# Письменное задание 1
Ответьте на вопросы по тексту о Военной доктрине России:
(a) Когда была утверждена новая редакция Военной доктрины Российской Федерации?
(b) С какого времени, по тексту, следует начать экскурс в историю подготовки военно-доктринальных установок?
(c) Кто оценил в 1987 г. впечатление, произведенное миролюбивыми установками на международную общественность?
# Письменное задание 2
Напишите следующий абзац текста о Военной доктрине России.

# Фрагмент документа
В конце 2014 г. была утверждена новая редакция Военной доктрины Российской Федерации. Интерес к документу, по своему предназначению призванному излагать официальное ви́дение на подготовку и применение военной силы, является традиционно высоким в силу ряда обстоятельств. Ограничимся лишь фиксацией того, что доктрина появилась практически на пике обострившегося глобального противостояния. Суть его – в непримиримом противоречии государств и цивилизаций, с одной стороны, и транснациональных структур – с другой. Без понимания данного обстоятельства анализ Военной доктрины России будет неполноценным. Путь же к установкам, появившимся в доктрине, был долгим. Судя по всему, их кристаллизация продолжится.
Чтобы оценить трансформацию военно-доктринальных установок России, необходим краткий экскурс в историю их подготовки и появления. Начать следует с середины 80-х годов XX в., когда руководством Советского Союза был провозглашен безусловный приоритет общечеловеческих ценностей по отношению к национальным интересам. М.С. Горбачёв определил, что «новое политическое мышление… категорично диктует характер военных доктрин» [1]. Реализация подобных установок привела к односторонним уступкам нашей страны. СССР принял на себя ряд ограничений, официально провозгласив, в частности: недопустимость применения Вооруженных сил в военных конфликтах, не связанных непосредственно с обороной страны и союзников от внешней агрессии; недопустимость начала военных действий против любого государства первыми; неприменение первым ядерного оружия; отсутствие стремления к военному превосходству. Еще в 1987 г., по оценке маршала Советского Союза С.Ф. Ахромеева, наши миролюбивые военно-доктринальные установки «на международную общественность… произвели большое впечатление» [2]. Министерство обороны СССР, реализуя директивные установки, исходило из того, что «отказ от силовых методов разрешения межгосударственных противоречий, от войны как средства достижения политических целей стал императивом современного мирового развития, обусловил место и роль общечеловеческих интересов и ценностей как краеугольного камня новой модели безопасности» [3]. В проекте Концепции военной реформы было прямо заявлено, что «война … себя полностью изжила» [4]. Военно-доктринальные установки имели сугубо оборонительный характер и реализовывались вплоть до тактического уровня, что дезориентировало личный состав армии и флота, особенно кадровых военных, воспринимаясь по существу как пораженчество. Уже после путча августа 1991 г. руководством военного ведомства военная доктрина по-прежнему виделась как «прежде всего доктрина предотвращения войны, мирного разрешения межгосударственных конфликтов, исходящая из приоритета общечеловеческих ценностей». Однако партнеры нашей страны так и не пошли на ущемление своих интересов [5]. То есть произведенное впечатление не пошло на пользу России.

# Предоставленные записи
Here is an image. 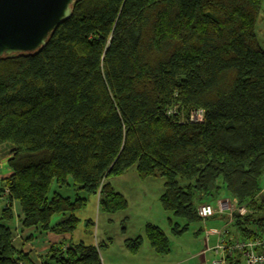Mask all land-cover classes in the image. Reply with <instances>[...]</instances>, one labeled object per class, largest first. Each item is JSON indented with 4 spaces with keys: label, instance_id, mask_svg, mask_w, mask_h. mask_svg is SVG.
<instances>
[{
    "label": "trees",
    "instance_id": "trees-1",
    "mask_svg": "<svg viewBox=\"0 0 264 264\" xmlns=\"http://www.w3.org/2000/svg\"><path fill=\"white\" fill-rule=\"evenodd\" d=\"M262 2L77 0L40 51L0 58V159L11 156L13 172L0 180V264H102L99 244L54 245L41 263L23 247L36 233L73 234L91 196L102 213L126 211L111 179L131 168L164 179L161 206L185 221L169 220L175 236L201 220L199 199L223 189L251 212L236 232L264 234ZM198 110L202 122L190 121ZM53 184L75 197L50 195ZM14 203L19 245L6 225ZM145 239L169 253L159 227L147 224ZM143 241L124 246L136 254Z\"/></svg>",
    "mask_w": 264,
    "mask_h": 264
},
{
    "label": "rangeland",
    "instance_id": "rangeland-1",
    "mask_svg": "<svg viewBox=\"0 0 264 264\" xmlns=\"http://www.w3.org/2000/svg\"><path fill=\"white\" fill-rule=\"evenodd\" d=\"M256 33L259 44L264 49V19H258ZM7 149L1 150L2 156ZM111 183L128 201V209L116 214L102 213L98 210V198L91 196L87 206L78 213L80 223L77 232L75 231V235H80L81 241L95 245L99 243L102 264H211L218 260L213 253L205 254L206 257L202 258V253L207 251V244L211 248L217 243L215 236L210 237L207 243L206 232L210 229L221 230L226 224L225 220H200L189 225L182 234L175 236L172 234L169 220L181 226L185 225V221L175 219L161 206L159 198L164 191V179L150 177L143 180L138 177L135 168H131L123 176L111 179ZM261 186L264 187V175ZM57 188L53 184L50 195ZM60 192L63 196L74 198L73 188H60ZM217 198L230 200L223 189L215 198L202 197L198 204L201 202L216 206ZM89 220L93 225L89 226ZM147 224L159 227L166 234L169 240L168 254L158 255L151 249L145 239ZM230 229L233 231V227ZM138 236H142L144 241L140 250L133 254L125 248L124 240Z\"/></svg>",
    "mask_w": 264,
    "mask_h": 264
},
{
    "label": "water",
    "instance_id": "water-1",
    "mask_svg": "<svg viewBox=\"0 0 264 264\" xmlns=\"http://www.w3.org/2000/svg\"><path fill=\"white\" fill-rule=\"evenodd\" d=\"M76 1L0 0V58L40 51Z\"/></svg>",
    "mask_w": 264,
    "mask_h": 264
},
{
    "label": "built area",
    "instance_id": "built-area-1",
    "mask_svg": "<svg viewBox=\"0 0 264 264\" xmlns=\"http://www.w3.org/2000/svg\"><path fill=\"white\" fill-rule=\"evenodd\" d=\"M203 114V110L193 112L190 121L202 122ZM197 214L201 220L218 216L225 217L230 224L236 217L249 215L250 210L246 205H239L234 200L221 199L216 202V206L200 204L197 208ZM225 229L226 226L224 230L210 229L206 233V238L215 235L218 240L214 247L207 248V251H212L218 257V260L214 262L215 264H226L228 258H236L242 264H264V234L255 235L248 239L235 238L225 242L223 239V235L226 233Z\"/></svg>",
    "mask_w": 264,
    "mask_h": 264
},
{
    "label": "crops",
    "instance_id": "crops-1",
    "mask_svg": "<svg viewBox=\"0 0 264 264\" xmlns=\"http://www.w3.org/2000/svg\"><path fill=\"white\" fill-rule=\"evenodd\" d=\"M260 18L261 19H264V0L262 2V9H261V13H260L258 19H260ZM10 157L11 156H9V155L7 156L6 155L2 159H0V180L6 179V178L10 177L13 174L12 170L8 166V160L10 159ZM56 190L59 193H61L59 188H57ZM65 197H69V196H65ZM74 197H75V192H74ZM259 199H261V201H264V187H262V186H261V192L259 194ZM218 200H220V198ZM200 204H202V203L200 202L199 205ZM13 209H14V213H15L14 220L11 221V222H7L6 225L8 227H10L13 231H15V233L17 235L16 242H17V245H19L20 244V241L23 240V238L25 236V234H22L21 233V223H20V220H21V217H22V213L20 211V207H19L18 203H14ZM214 218H216V220H223V221L225 220L226 221L225 222L226 223L225 224V226H226V229H225L226 233L223 235V239H224L225 242L232 241L235 238L247 239V238L241 237L236 232V229L234 227V224H235V221H236L237 217L234 218L233 222L230 223V224H228V220L225 217H214ZM239 218H242V217H239ZM61 219H62L61 216H54L52 218V223L53 224L58 223ZM224 227L221 230H224ZM230 227H233V231H231L232 229H230ZM246 227L248 229H250V230H255V227L254 226L247 225ZM76 232H74L73 234H62V235H57V234L50 233V232L44 233V234L36 233L34 239L32 241L28 242L23 247V250L30 255L31 259L34 262L41 263V261L43 260V258L45 257V255L49 252V250H50V248L52 246L58 245V244H66V245H68V244H73V243L80 242L81 241V237H80V235H75ZM212 236H215V235H212ZM212 236H210V237H212ZM210 237L207 238V243L209 242ZM217 241L218 240H216V242ZM207 248H209L208 247V244H207ZM209 253H213V252L212 251H206L205 253L203 252V254H202L203 257L202 258H205L206 255L209 254ZM214 256H215V254H214ZM214 262H216V261H214ZM214 262L213 263L211 262V264H215ZM226 264H240V261H238V259H236V258H228Z\"/></svg>",
    "mask_w": 264,
    "mask_h": 264
}]
</instances>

# Ответ 1
(a) В конце 2014 г.
(b) С середины 80-х годов XX в.
(c) Маршал Советского Союза С.Ф. Ахромеев.

# Ответ 2
Между тем избавление от политического романтизма в нашей стране не сразу состоялось и после смены общественно-политического строя. Показателен ответ в начале 1992 г. министра иностранных дел России А. Козырева на просьбу бывшего президента США Р. Никсона очертить реальные интересы новой России: «Одна из проблем Советского Союза состояла в том, что мы как бы слишком заклинились на своих национальных интересах. Теперь мы больше думаем об общечеловеческих ценностях». Р. Никсон, комментируя эти слова Козырева, заметил: «Когда я был вице-президентом, а затем президентом, я хотел, чтобы все знали, что я сукин сын и во имя американских интересов буду драться изо всех сил. Киссинджер был такой сукин сын, что я еще могу у него поучиться. А этот, когда Советский Союз только что распался, когда новую Россию нужно защищать, – этот хочет показать, какой он приятный человек» [6].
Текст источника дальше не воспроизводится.